Inhaftierte

Von den etwa 2600 Niederländern, die weltweit in ausländischen Haftanstalten untergebracht sind, stammt über die Hälfte ursprünglich nicht aus den Niederlanden. Sie sind auf den niederländischen Antillen, in Suriname, Indonesien, Marokko, der Türkei und verschiedenen afrikanischen oder Osteuropäischen Ländern geborgen und manchmal auf aufgewachsen.

Sie haben jetzt alle die niederländische Staatsangehörigkeit oder eine gültige Aufenthaltserlaubnis. Sie sind – manchmal nur während einiger weniger Jahre – in ihrem Heimatland ausgebildet worden, in der Sprache ihres Heimatlandes und im Rahmen ihrer eigenen Kultur. Ein großer Teil von ihnen kann die niederländische Sprache kaum lesen und schreiben; eine Berufsausbildung hat fast keiner von ihnen absolviert. Sie fristen deshalb vielfach ein Dasein am Rande der niederländischen Gesellschaft. 

Von denjenigen, die in den Niederlanden geboren wurden, hat die Hälfte durch unterschiedliche Ursachen die Grundschule nicht vorschriftsgemäß absolviert und schafft das entsprechende Abschlussniveau nicht. Man hat somit auch in der Regel keine Berufsausbildung absolviert, geschweige denn ein Abschlusszeugnis bekommen. Die Folge: Eine staatliche Leistung, vielfach Schulden. Darüber hinaus liegt häufig auch ein Mangel an sozialen Fähigkeiten vor, während auch Verhaltensprobleme und die mangelnde Fähigkeit “zusammen” zu leben, eine Rolle spielen.

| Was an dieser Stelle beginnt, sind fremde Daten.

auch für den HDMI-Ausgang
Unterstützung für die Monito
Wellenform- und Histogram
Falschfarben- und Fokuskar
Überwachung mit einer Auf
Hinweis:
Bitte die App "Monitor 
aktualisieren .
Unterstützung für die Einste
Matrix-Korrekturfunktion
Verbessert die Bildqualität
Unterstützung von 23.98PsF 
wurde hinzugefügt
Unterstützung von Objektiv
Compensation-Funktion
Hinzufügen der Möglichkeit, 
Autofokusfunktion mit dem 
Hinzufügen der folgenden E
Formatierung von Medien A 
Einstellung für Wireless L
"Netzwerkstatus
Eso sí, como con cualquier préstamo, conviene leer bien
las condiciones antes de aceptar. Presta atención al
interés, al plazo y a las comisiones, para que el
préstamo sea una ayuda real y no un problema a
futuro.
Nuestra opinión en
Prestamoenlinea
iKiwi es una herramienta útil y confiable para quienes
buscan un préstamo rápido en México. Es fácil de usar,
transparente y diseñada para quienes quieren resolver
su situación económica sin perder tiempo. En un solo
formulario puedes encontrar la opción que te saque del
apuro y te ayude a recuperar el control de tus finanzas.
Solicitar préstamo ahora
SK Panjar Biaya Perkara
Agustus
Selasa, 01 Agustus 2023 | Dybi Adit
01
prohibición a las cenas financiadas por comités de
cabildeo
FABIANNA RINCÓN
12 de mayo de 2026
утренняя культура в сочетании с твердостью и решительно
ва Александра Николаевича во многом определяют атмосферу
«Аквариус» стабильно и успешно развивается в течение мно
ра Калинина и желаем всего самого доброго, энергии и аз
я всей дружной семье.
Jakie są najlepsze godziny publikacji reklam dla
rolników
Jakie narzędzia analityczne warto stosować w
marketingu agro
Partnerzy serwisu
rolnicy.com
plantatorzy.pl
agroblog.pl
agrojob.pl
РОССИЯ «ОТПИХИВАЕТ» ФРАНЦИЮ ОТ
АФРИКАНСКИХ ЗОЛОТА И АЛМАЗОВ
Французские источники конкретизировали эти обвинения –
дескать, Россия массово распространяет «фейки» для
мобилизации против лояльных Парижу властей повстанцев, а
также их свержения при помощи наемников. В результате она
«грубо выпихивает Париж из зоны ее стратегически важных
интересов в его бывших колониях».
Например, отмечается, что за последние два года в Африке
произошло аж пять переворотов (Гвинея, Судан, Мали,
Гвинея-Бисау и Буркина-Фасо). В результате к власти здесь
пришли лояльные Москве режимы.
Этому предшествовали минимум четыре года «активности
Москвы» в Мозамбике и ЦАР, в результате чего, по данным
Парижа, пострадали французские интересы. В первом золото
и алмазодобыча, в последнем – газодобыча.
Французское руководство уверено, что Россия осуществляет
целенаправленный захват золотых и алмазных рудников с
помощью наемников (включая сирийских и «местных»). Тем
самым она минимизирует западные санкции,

Unter anderem mittels Ausbildung und Betreuung kann man darin eine positive Veränderung bewirken. Alleine dadurch, dass man die niederländische Sprache beherrscht, durch eine Grundausbildung und Fähigkeitstrainings, werden die Chancen bei der Wiedereingliederung in die Gesellschaft vergrößert. Der Zeitraum, in dem die Inhaftierten zwangsweise eingesperrt sind, lässt sich dafür hervorragend verwenden; In dem Fall hat “Sitzen” doch noch einen positiven und zukunftsorientierten Effekt. Sowohl für den Inhaftierten selbst, als auch für die niederländische Gesellschaft. Ein integriertet ehemaliger Häftling, der durch Einkünfte aus Arbeit seinen eigenen Lebensunterhalt bestreiten kann, ist nämlich nicht länger eine Sorge und Bedrohung für die Bürger?